As requested, I've re-implemented the byte shift shuffles using the zeroable computation routine. I've split the byte shift shuffle detection into a new function lowerVectorShuffleAsByteShift() as it makes it easier to do the zeroable element matching - lowerVectorShuffleAsByteRotate now only adds the basic PSRLDQ/PSLLDQ/POR pattern for pre-SSSE3 rotates.

I also made a fix to ISD::isBuildVectorAllZeros (and ISD::isBuildVectorAllOnes whilst I was there) so that the zero detection can properly see through multiple bitcast operations.

chandlerc added inline comments.Oct 17 2014, 11:11 AM
lib/Target/X86/X86ISelLowering.cpp
7451–7456 ↗(On Diff #15085)

The rest of this comment is now misleading.

I think it should now say something like "It does not check for the profitability of lowering either as PALIGNR or PSRLDQ/PSLLDQ/POR, only whether the mask is valid to lower in that form."

7550–7552 ↗(On Diff #15085)

Rather than this, I would suggest testing for SSSE3 prior to calling this in the routines where it is only profitable with SSSE3. That localizes the profitability breakdown to those routines which are already broken out by element size.

7610–7616 ↗(On Diff #15085)

The formatting here isn't right. Can you use clang-format?
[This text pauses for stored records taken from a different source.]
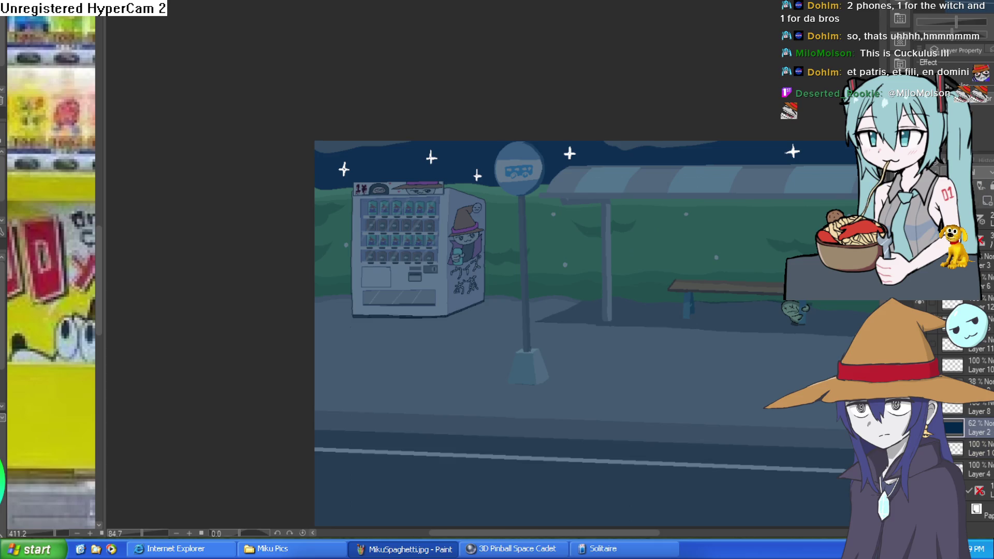
click(991, 203)
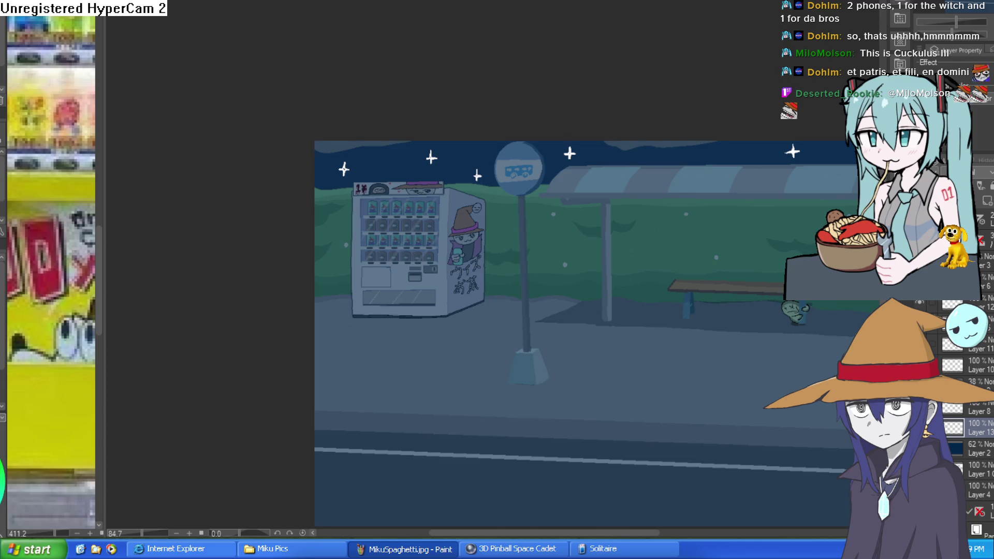
click(439, 181)
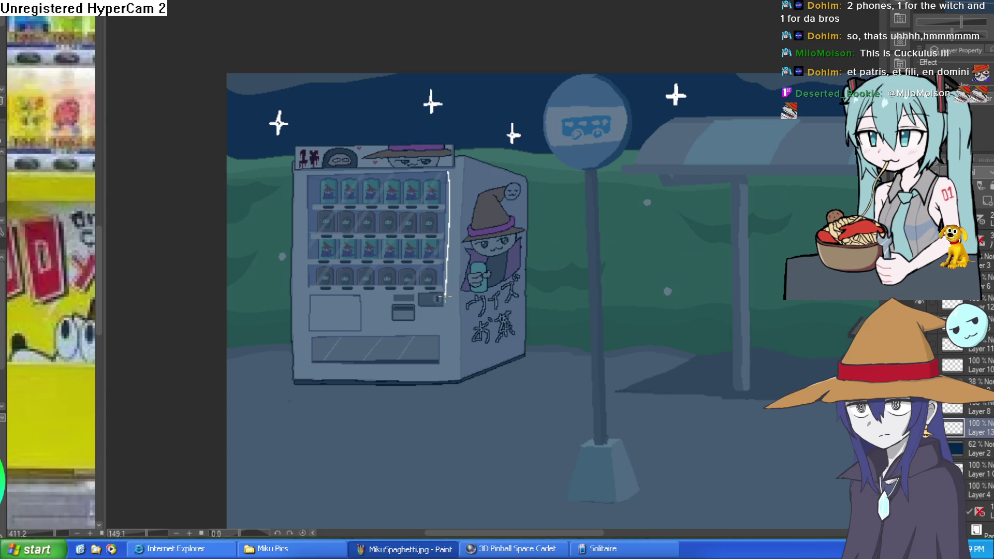
mouse_move(428, 306)
mouse_down()
mouse_move(317, 306)
mouse_move(295, 223)
mouse_up()
drag(305, 166, 433, 162)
The curly at the least should be on the prior line.

7634–7641 ↗(On Diff #15085)

The bitwise ands here are weird, and I think you'll need some comments explaining the nature of your search strategy here.

7655 ↗(On Diff #15085)

It would be really nice to write this logic once in a lambda, and run it over a reversed mask.

RKSimon updated this revision to Diff 15249.Oct 22 2014, 9:42 AM

Updated patch for SSE2 byte shifts/rotations.

The patch now (re)uses a lambda to detect the sequential 'shifted' shuffle mask - I've split the shift and zeroable matching sections of the byte-shift routine to make it easier to understand/maintain.

Also, tidied up comments and pushed the byte-rotate profitability check up into the calling functions.

ping

Chandler - are you happy with the changes I made to the patch? Thanks, Simon.

RKSimon updated this revision to Diff 16116.Nov 12 2014, 2:31 PM
RKSimon set the repository for this revision to rL LLVM.

rebased against trunk

andreadb accepted this revision.Nov 18 2014, 8:10 AM
andreadb edited edge metadata.

Hi Simon,
For what is worth, the patch LGTM. Chandler - do you have any final comments?

This revision is now accepted and ready to land.Nov 18 2014, 8:10 AM
RKSimon closed this revision.Nov 19 2014, 2:07 AM
RKSimon updated this revision to Diff 16369.

Closed by commit rL222340 (authored by @RKSimon).